Penjual Gorengan di Palangka Raya Bagikan Beasiswa
BORNEONEWS.CO.ID | 03/07/2021 16:27
Penjual Gorengan di Palangka Raya Bagikan Beasiswa
Ilustrasi pendidikan anak (pixabay.com)

BORNEONEWS, Palangka Raya - Mengenyam pendidikan sembari berjualan adalah hal yang tidak mudah untuk dilakukan, begitupula sebaliknya. Kendati demikian hal ini tidak berlaku bagi Pintarsama Telaumbanua, seorang mahasiswa yang berprofesi sebagai penjual bakwan yang dikenal dermawan. Dia baru saja membagikan beasiswa pendidikan.

Pria kelahiran Nias yang berstatus "Pelajar Perantau" di Kota Palangka Raya ini dikenal sebagai seorang mahasiswa yang berprofesi sebagai penjual gorengan, tepatnya Bakwa A'Long. Memulai bisnis dengan modal seadanya tidaklah menjadi sebuah halangan dan rintangan bagi pemuda ini dalam mencapai kesuksesannya.

Hasil penjualan ini digunakannya untuk menghidupi dirinya di tanah rantau sekaligus digunakan untuk membiayai kebutuhan kuliahnya. Usaha demi usaha dilakukan Pintar untuk memenuhi kebutuhannya.

Dia tidak pernah malu terhadap pekerjaan yang dilakukan. Terlebih, melalu profesi jualan gorengan bakwan A'Long tersebut, Pintar mampu memberikan beasiswa kepada pegawainya.
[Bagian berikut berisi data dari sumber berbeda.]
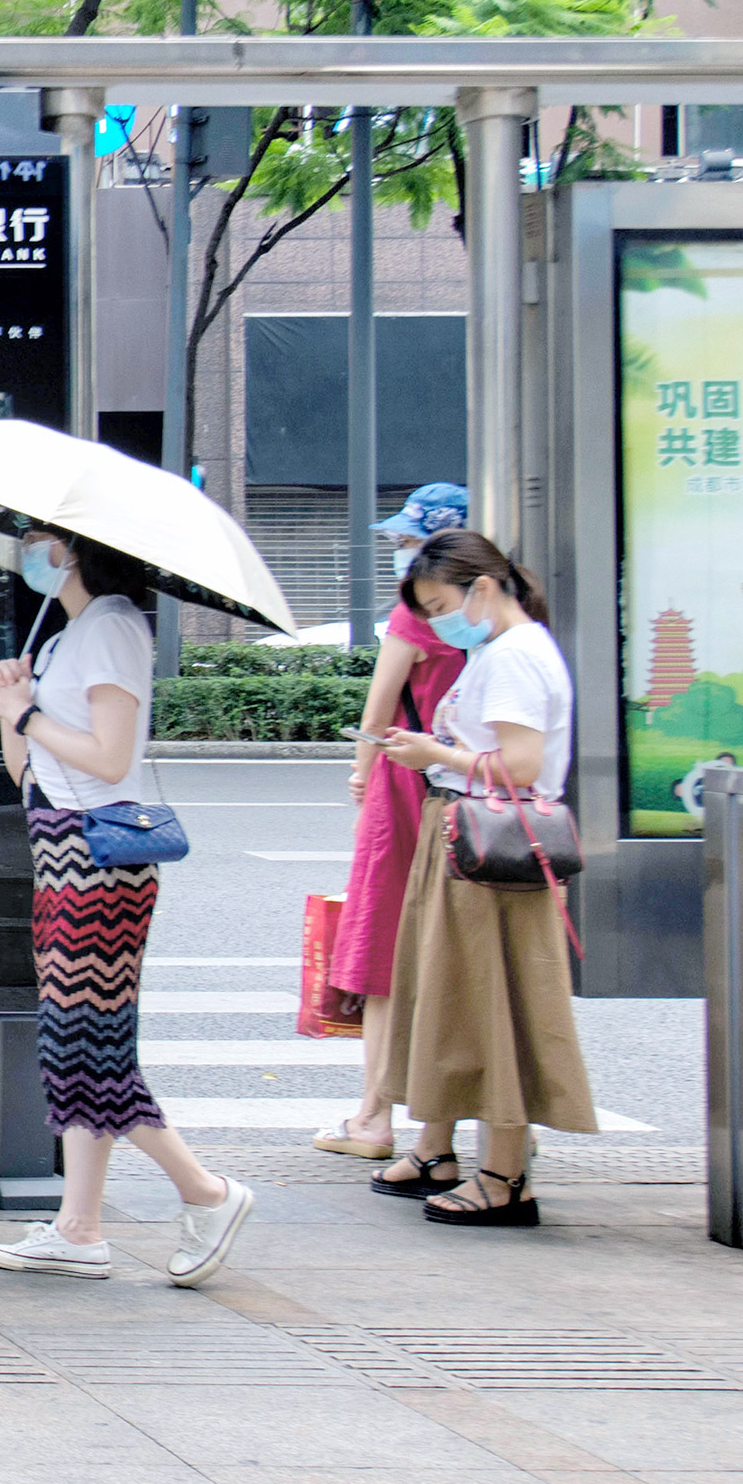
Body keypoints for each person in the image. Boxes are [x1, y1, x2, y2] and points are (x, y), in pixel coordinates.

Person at [0, 528, 255, 1287]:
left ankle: (206, 1191)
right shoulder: (71, 636)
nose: (26, 552)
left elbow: (109, 756)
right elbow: (25, 775)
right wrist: (12, 709)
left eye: (38, 541)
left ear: (74, 549)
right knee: (77, 1043)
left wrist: (28, 714)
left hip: (101, 858)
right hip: (59, 849)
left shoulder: (113, 628)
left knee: (84, 1046)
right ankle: (80, 1225)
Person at [367, 526, 595, 1229]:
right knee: (457, 1001)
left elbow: (521, 766)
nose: (437, 623)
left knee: (491, 1010)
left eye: (440, 606)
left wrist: (434, 751)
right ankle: (444, 1153)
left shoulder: (515, 655)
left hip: (492, 850)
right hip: (473, 843)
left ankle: (502, 1176)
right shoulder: (507, 650)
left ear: (484, 589)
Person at [319, 484, 472, 1156]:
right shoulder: (499, 615)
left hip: (408, 779)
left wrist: (360, 774)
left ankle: (374, 1117)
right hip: (474, 789)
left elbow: (379, 711)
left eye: (412, 542)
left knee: (381, 944)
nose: (402, 555)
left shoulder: (415, 615)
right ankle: (450, 1127)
Salah satunya, beasiswa paket C dengan total jutaan rupiah yang diberikannya secara cuma-cuma.

"Saya melakukan ini tidak terlepas sebagai bakti saya, untuk melakukan kebaikan kepada lingkungan di sekitar saya," kata Pintar kepada Borneonews, Jumat, 2 Juli 2021.

Salah satu dari karyawan Pintar mengaku bahwa dia sangat bersyukur bisa diterima bekerja di Bakwan A'Long Palangka Raya, karena semenjak dia bekerja, dia bisa membantu meringankan beban orang tuanya dalam hal materi.

"Sekarang saya tidak perlu menunggu transferan dari orang tua. Dan sekarang dia bisa mentransfer uang kepada orang tuannya," kata salah seorang pegawianya, Subhan.

Meraih kesuksesan di usia muda mungkin menjadi impian banyak orang. Namun bagi Pintar impian itu kini telah diraihnya menjadi kenyataan. Bisnis gorengan Bakwan A'Long miliknya tumbuh cukup subur.

Saat diwawancarai kapasitasnya sebagai mahasiswa Magister Universitas Muhammadiyah Palangkaraya apakah membuat gengsi atau merasa rendah diri hanya sebatas menjual gorengan. Dengan tegas Pintar menerangkan bahwa kehidupan bukan perkara penilaian orang lain, tapi bagaimana mampu menjadi pribadi yang lebih baik dan bermanfaat.  

"Saya tidak malu, justru saya bangga karena dari jualan gorengan ini saya mampu membiayai kuliah bahkan dapat mengirimkan tambahan keuangan untuk kedua orang tua saya," jelas pria lulusan terbaik PLS FKIP UPR ini.